Results: A 20-year-old female presented with AFM with cardiogenic shock and was supported by VA-ECMO and impella CP. Endomyocardial biopsy showed lymphocytic myocarditis. The patient received pulsed steroids and was listed for orthotopic heart transplant. Due to deteriorating conditions, ruxolitinib (10 mg BID) was added with immediate improvement in cardiac and inflammatory biomarkers and hemodynamics. ECMO was decannulated on day 6 and impella CP was removed on day 8. Repeat TTE on day 9 showed normalization of cardiac function (LVEF 58%, increased from 10%). She was discharged on ruxolitinib and is doing well in follow-up. Multi-omics single-cell technologies were employed on PBMCs collected at four time points: prior to ruxolitinib treatment (but after treatment with corticosteroids), and post-ruxolitinib treatment on day 5, day 8, and 2-months. At baseline, prior to treatment, scRNA-Seq and CITE-seq analysis revealed upregulated JAK-STAT signaling in pathogenic immune cells such as NK cells, CCR2⁺/CCR5⁺/HLA-DR⁺ monocytes and activated T cells. Ruxolitinib treatment significantly decreased these pathogenic immune cells, with inhibition of STAT1/STAT3 signaling. Ruxolitinib also significantly decreased key cytotoxic genes PRF1, GZMB, and TBX21 in T and NK cells. TCR sequencing revealed clonal expansions of activated T cells with high levels of pro-inflammatory genes (IL2/IL6/IFNg) at baseline which were dramatically reduced post-treatment with ruxolitinib. Longitudinal data indicated normalization of naive T and B cell levels and clonal diversity, mirroring her clinical improvement.

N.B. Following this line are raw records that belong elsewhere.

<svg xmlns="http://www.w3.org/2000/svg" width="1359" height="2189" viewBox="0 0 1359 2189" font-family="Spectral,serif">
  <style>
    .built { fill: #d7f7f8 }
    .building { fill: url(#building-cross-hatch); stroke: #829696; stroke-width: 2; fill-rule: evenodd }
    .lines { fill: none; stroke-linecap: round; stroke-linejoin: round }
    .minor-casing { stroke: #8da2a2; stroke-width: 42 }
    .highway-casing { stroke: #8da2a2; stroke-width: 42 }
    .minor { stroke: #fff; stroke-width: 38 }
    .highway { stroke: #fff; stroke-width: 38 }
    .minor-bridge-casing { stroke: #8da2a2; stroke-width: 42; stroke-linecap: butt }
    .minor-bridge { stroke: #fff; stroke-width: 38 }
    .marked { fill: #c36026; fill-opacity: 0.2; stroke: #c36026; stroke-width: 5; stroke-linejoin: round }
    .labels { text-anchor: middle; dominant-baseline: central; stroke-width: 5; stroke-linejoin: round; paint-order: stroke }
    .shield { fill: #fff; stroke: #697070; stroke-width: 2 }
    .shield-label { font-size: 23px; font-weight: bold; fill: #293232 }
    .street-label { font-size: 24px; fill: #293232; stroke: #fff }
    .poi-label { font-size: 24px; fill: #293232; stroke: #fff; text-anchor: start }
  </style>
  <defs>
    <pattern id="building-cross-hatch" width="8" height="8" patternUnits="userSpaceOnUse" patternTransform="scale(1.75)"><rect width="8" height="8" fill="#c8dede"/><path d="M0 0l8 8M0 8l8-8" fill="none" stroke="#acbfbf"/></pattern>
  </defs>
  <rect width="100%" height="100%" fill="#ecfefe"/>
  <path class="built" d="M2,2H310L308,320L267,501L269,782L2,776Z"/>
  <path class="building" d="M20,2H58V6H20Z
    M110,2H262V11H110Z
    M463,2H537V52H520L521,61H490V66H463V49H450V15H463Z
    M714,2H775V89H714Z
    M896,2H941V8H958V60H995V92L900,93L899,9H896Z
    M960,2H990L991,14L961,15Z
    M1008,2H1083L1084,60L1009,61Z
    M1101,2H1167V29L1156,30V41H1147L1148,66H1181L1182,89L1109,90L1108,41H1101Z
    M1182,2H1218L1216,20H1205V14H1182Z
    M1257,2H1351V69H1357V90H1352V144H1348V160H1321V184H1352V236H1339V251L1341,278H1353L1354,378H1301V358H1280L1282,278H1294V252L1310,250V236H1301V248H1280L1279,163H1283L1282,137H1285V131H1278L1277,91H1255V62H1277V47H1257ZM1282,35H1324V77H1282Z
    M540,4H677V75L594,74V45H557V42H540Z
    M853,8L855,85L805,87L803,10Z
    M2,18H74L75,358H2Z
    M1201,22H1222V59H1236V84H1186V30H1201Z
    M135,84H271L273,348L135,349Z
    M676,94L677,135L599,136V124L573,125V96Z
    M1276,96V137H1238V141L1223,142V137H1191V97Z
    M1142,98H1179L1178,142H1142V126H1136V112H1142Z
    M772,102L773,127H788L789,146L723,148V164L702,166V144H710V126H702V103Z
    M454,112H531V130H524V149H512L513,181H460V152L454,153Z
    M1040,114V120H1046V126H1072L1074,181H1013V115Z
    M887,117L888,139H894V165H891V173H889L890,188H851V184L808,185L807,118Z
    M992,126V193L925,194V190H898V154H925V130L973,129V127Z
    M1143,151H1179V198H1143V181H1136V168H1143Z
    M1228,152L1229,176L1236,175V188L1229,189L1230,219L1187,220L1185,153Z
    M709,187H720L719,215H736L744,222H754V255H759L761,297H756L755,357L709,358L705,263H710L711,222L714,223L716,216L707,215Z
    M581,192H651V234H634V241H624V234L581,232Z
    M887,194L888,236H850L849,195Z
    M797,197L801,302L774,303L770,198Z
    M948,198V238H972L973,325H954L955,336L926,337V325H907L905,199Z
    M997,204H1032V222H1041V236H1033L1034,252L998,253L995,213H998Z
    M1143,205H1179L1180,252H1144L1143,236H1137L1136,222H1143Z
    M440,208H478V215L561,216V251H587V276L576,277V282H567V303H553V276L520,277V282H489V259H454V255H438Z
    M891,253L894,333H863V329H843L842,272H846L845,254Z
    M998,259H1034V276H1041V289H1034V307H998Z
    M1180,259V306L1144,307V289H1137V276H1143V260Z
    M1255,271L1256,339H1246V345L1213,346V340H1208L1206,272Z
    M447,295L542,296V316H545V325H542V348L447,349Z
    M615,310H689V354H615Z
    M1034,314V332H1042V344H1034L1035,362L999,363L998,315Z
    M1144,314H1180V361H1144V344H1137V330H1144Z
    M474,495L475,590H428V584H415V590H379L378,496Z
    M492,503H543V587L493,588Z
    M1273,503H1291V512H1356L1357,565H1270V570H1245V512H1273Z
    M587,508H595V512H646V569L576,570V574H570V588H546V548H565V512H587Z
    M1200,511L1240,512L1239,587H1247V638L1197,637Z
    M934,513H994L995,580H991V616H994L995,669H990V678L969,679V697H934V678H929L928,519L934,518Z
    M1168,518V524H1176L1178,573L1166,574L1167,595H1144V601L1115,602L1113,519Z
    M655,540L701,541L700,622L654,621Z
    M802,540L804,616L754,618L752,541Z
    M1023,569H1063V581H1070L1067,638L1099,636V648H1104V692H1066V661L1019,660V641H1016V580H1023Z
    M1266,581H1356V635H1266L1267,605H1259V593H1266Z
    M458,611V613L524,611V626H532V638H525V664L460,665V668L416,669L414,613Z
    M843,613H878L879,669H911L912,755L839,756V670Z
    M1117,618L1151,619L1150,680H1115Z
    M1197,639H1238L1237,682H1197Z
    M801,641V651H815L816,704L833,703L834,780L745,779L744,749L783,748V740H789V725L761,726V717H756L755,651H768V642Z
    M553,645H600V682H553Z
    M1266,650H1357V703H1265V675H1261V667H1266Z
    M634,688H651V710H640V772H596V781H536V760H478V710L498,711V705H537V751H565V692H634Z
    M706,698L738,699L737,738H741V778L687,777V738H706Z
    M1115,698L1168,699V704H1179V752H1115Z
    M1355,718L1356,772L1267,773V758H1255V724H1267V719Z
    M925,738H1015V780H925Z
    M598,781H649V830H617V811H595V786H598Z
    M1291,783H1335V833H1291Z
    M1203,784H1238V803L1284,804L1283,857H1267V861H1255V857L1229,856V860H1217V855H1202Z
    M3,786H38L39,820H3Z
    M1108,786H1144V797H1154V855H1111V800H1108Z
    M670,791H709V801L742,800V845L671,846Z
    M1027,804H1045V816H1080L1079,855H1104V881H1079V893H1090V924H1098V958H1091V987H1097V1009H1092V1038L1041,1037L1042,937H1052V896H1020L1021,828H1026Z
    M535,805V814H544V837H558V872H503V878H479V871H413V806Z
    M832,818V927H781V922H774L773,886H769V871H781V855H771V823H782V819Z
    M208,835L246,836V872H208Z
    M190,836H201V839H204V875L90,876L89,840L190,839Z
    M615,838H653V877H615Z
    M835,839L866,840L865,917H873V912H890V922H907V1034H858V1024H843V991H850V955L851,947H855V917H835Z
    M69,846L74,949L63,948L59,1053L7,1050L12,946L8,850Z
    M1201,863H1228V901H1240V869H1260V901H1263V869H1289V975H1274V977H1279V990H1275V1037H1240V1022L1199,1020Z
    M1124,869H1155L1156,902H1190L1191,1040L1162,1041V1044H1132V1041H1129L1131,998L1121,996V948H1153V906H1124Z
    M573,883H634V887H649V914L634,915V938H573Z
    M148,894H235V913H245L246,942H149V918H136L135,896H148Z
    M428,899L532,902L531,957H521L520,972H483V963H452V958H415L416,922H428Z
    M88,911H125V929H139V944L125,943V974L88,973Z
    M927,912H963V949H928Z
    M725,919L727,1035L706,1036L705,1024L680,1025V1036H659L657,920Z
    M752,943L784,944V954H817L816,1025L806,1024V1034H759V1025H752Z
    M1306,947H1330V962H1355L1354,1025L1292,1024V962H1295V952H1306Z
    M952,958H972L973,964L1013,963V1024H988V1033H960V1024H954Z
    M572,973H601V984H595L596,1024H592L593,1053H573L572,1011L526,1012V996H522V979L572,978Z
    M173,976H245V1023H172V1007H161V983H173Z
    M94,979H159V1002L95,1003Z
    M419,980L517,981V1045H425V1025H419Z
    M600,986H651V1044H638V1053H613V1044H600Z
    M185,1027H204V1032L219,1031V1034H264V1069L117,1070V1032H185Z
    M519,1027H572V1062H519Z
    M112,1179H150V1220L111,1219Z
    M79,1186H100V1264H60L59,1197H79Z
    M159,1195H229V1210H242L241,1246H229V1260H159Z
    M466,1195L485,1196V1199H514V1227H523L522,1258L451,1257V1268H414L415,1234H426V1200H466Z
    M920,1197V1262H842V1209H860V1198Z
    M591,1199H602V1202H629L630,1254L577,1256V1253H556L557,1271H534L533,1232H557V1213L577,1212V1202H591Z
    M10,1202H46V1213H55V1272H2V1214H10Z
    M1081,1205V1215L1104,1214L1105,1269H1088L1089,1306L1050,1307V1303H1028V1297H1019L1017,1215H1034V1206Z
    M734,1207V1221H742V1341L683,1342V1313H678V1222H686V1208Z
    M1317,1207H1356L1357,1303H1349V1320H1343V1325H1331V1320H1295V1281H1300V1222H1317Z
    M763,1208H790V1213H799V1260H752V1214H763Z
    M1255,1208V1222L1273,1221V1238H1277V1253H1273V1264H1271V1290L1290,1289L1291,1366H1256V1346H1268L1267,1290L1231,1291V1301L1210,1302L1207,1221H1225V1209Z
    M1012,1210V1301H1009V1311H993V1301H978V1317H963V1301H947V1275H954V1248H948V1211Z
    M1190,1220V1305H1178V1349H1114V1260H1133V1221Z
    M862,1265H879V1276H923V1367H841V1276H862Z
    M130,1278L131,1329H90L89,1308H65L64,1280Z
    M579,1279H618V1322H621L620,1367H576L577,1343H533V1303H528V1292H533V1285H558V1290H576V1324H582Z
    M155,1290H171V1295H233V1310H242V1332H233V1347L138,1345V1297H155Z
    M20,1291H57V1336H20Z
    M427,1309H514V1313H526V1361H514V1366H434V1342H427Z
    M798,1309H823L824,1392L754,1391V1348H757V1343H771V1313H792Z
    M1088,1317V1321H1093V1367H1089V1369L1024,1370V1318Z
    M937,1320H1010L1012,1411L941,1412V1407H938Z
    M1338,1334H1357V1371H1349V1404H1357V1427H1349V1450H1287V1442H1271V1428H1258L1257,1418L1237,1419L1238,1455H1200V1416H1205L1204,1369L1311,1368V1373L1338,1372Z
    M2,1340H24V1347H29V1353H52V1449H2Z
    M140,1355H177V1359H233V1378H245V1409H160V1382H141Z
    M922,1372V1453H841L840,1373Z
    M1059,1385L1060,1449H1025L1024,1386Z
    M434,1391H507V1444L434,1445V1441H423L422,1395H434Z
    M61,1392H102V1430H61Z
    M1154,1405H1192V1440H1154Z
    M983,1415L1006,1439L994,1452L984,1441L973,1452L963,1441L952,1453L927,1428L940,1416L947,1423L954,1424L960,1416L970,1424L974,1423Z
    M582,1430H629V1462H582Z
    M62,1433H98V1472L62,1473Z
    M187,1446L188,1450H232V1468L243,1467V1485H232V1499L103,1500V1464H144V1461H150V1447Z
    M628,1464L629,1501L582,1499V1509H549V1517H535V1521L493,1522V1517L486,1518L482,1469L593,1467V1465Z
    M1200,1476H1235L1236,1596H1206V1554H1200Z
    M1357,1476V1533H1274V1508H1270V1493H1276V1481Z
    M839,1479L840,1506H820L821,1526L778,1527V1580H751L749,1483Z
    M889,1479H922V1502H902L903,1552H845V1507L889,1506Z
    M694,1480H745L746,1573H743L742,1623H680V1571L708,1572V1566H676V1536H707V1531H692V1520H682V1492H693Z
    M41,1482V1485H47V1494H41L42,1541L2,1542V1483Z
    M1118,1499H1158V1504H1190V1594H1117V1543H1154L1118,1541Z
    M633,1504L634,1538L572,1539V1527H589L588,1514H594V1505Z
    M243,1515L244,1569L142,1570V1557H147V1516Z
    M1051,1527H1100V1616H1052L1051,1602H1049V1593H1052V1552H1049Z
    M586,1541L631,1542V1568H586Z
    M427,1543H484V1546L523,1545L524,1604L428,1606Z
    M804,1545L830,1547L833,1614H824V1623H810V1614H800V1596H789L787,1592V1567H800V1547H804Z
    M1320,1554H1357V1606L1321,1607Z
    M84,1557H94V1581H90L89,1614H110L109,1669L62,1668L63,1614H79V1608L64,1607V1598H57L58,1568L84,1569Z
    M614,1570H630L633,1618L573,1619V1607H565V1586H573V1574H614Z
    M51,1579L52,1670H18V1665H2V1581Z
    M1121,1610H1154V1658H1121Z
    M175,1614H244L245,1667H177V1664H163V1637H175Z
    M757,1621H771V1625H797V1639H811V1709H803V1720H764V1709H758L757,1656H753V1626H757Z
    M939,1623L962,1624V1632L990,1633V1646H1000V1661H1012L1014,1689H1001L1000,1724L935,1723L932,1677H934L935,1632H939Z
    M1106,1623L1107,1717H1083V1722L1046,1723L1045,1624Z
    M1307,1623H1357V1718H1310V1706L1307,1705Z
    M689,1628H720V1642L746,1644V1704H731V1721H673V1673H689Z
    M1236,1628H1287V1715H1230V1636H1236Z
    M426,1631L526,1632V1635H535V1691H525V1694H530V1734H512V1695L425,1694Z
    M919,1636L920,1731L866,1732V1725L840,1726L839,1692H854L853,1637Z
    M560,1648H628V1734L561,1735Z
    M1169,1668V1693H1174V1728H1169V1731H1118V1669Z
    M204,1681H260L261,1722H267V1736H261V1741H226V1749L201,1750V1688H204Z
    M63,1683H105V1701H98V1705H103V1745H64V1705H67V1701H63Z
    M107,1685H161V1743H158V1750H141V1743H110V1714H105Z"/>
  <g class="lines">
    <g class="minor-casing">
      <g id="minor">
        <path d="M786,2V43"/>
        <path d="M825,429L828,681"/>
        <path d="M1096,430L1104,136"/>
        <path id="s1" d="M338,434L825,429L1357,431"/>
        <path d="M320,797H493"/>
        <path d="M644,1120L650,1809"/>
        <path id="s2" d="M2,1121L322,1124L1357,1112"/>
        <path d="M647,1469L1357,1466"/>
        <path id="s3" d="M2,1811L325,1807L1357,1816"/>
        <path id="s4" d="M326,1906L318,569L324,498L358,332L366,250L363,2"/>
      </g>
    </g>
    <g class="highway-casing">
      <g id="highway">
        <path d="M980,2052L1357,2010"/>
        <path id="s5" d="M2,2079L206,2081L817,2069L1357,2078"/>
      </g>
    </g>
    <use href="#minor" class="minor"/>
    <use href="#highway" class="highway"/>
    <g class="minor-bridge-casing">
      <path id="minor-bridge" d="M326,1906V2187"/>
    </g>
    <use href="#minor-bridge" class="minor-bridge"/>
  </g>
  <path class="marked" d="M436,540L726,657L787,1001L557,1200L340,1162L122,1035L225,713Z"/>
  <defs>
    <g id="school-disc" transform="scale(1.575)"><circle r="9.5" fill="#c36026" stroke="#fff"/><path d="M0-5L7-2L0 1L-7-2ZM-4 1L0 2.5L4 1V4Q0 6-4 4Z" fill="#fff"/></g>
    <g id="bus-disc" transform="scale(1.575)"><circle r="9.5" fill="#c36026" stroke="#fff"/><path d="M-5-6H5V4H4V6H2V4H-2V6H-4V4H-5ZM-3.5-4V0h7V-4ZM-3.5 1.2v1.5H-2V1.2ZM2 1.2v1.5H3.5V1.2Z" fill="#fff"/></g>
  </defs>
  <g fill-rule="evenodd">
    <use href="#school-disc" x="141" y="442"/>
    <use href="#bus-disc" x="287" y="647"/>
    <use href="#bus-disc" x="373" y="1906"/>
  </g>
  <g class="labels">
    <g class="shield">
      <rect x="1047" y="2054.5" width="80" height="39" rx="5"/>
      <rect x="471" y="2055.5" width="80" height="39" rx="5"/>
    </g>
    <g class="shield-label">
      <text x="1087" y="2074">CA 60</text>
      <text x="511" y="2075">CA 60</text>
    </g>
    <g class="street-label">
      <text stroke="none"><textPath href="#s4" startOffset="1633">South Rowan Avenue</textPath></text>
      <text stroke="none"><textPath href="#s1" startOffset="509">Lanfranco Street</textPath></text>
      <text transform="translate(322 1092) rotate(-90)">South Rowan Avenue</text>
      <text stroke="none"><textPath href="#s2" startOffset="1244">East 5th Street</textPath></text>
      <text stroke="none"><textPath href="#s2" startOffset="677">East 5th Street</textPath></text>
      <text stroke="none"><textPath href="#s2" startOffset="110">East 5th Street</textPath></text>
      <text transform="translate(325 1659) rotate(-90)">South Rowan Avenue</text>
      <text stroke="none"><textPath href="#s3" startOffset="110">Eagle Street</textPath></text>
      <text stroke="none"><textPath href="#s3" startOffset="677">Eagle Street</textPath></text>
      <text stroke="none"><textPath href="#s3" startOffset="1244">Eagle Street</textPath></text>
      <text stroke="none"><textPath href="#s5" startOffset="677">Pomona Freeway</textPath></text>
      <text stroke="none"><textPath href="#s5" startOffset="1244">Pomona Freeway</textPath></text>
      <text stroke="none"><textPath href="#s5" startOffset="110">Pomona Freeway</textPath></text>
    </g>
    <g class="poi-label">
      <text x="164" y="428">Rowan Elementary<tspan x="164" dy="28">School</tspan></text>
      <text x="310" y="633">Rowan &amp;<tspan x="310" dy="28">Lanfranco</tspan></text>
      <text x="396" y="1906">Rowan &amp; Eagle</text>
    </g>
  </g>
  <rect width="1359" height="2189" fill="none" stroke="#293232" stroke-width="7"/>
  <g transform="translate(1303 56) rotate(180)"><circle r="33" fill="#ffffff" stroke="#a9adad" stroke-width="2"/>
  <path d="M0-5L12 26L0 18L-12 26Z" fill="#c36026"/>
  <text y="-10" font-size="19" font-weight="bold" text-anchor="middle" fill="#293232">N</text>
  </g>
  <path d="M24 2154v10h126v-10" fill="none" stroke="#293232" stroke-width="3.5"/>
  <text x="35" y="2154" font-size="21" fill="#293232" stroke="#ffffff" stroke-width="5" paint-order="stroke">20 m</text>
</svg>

Conclusions: Ruxolitinib significantly modulates immune profiles and disrupts pathogenic signaling in AFM. This first reported use of ruxolitinib in AFM, coupled with our multi-omics analysis, highlights profound immune reprogramming and supports targeted immune modulation for rapid recovery, underscoring ruxolitinib’s therapeutic efficacy.